**What you should do:**
Find "95: (644, 578)" and "111: (468, 697)" in the records below. Copy the lines holding them and every line between, exactly, and no others.
********************
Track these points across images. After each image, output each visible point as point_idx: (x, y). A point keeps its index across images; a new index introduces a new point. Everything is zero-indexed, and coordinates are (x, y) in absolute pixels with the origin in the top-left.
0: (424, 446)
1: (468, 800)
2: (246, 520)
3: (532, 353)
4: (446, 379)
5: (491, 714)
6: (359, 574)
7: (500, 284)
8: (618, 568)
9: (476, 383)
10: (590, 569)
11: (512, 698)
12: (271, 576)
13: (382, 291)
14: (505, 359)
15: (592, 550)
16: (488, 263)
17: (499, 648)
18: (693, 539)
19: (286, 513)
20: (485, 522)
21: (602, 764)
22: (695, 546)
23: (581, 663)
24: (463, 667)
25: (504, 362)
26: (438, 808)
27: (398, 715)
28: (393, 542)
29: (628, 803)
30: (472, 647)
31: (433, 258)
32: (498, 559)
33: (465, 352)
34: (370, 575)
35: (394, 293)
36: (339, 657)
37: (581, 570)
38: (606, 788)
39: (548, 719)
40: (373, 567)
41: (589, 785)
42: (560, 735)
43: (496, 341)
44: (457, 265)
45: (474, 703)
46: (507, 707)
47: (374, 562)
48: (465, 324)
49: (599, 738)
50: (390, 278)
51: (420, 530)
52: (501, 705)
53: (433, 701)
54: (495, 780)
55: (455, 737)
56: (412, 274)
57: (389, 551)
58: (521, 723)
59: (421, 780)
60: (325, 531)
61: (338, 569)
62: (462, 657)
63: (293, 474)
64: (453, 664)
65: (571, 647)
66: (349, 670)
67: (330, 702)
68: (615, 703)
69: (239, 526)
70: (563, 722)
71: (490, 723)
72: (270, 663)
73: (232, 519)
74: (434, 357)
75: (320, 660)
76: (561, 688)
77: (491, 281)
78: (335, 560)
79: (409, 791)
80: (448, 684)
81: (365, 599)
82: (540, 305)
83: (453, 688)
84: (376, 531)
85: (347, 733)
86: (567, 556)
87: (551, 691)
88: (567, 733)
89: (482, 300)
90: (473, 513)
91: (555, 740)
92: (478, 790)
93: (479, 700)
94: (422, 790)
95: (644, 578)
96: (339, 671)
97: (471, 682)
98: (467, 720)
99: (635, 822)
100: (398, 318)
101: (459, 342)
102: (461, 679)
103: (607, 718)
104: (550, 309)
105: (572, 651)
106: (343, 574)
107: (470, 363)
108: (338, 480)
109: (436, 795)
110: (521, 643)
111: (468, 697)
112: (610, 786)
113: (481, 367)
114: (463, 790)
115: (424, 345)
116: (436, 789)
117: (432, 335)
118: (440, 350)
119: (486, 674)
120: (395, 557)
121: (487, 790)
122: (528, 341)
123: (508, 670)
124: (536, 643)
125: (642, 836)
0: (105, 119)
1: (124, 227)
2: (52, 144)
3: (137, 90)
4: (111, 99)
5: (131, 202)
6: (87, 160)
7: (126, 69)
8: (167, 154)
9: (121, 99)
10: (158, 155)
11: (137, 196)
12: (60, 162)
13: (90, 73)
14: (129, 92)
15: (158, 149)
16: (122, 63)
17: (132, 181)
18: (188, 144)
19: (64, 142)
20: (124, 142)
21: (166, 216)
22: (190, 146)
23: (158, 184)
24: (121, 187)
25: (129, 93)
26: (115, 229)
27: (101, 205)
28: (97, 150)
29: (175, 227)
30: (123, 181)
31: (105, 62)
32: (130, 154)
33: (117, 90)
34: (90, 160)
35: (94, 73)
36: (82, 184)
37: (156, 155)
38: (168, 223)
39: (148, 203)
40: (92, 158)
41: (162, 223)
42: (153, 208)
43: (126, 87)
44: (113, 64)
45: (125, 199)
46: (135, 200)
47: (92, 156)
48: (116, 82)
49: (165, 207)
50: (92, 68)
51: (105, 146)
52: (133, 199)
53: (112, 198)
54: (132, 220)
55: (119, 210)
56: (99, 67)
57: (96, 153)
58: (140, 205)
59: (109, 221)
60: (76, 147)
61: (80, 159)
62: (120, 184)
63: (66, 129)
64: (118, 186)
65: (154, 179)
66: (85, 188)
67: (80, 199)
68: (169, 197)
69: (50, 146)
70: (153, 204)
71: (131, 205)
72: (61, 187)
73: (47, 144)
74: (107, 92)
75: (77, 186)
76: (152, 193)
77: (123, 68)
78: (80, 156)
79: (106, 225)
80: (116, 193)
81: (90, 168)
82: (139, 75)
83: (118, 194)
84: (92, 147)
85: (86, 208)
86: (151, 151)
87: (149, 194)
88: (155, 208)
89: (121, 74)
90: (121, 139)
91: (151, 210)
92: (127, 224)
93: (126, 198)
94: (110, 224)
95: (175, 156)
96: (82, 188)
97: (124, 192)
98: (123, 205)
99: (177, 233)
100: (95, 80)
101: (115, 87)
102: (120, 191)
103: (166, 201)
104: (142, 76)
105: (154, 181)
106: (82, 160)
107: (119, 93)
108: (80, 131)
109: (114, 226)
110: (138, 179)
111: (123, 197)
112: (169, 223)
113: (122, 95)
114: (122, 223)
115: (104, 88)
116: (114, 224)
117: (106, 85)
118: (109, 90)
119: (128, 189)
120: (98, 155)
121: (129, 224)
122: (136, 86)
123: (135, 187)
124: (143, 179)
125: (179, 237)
********************
**Answer below:**
95: (644, 578)
96: (339, 671)
97: (471, 682)
98: (467, 720)
99: (635, 822)
100: (398, 318)
101: (459, 342)
102: (461, 679)
103: (607, 718)
104: (550, 309)
105: (572, 651)
106: (343, 574)
107: (470, 363)
108: (338, 480)
109: (436, 795)
110: (521, 643)
111: (468, 697)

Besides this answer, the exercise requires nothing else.